**YOUR INSTRUCTIONS:**
Look through the data below, and copy each line that carries the word "have".

**RAW DATA:**
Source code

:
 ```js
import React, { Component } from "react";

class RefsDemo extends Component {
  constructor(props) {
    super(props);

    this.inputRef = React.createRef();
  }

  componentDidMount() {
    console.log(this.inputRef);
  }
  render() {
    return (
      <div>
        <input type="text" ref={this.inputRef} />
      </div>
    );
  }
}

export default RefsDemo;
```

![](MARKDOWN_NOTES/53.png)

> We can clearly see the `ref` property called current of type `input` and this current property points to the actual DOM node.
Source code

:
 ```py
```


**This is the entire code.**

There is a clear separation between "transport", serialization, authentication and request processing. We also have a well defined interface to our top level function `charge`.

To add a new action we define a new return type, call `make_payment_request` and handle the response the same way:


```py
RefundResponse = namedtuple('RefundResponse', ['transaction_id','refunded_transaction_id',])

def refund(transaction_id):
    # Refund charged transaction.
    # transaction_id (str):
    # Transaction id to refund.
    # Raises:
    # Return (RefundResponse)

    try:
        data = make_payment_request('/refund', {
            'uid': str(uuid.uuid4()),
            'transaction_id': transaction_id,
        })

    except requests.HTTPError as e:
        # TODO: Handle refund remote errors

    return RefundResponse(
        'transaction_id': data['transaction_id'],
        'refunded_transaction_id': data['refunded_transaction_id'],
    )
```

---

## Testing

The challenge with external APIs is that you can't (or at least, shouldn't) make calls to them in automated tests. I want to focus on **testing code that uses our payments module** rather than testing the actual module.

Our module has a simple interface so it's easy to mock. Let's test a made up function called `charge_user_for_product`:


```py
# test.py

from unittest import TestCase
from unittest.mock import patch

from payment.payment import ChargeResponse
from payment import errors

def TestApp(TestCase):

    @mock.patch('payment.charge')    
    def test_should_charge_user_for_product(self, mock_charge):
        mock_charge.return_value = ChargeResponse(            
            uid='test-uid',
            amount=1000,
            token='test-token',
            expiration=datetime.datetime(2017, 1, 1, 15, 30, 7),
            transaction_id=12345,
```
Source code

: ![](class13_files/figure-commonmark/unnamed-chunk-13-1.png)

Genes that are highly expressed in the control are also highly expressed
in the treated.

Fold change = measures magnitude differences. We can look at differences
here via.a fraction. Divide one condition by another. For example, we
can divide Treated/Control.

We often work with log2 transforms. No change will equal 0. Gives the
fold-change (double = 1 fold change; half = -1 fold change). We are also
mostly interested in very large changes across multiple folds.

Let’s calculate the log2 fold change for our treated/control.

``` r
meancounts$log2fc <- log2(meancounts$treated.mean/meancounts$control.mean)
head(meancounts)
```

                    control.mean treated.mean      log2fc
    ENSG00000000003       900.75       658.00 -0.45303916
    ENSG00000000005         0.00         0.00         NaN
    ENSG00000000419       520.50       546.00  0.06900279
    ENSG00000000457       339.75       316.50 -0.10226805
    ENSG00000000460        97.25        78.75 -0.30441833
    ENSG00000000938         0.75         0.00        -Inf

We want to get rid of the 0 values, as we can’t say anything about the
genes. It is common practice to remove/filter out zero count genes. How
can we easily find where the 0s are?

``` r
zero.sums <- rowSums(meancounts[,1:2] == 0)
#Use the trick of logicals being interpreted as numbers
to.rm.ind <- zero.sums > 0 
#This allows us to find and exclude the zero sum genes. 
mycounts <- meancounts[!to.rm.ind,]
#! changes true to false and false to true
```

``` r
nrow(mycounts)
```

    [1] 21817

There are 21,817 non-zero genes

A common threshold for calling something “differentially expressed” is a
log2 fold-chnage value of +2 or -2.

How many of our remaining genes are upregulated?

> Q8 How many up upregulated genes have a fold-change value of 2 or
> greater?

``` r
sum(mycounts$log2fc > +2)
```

**SOLUTION TO THIS PROBLEM:**
There is a clear separation between "transport", serialization, authentication and request processing. We also have a well defined interface to our top level function `charge`.
> Q8 How many up upregulated genes have a fold-change value of 2 or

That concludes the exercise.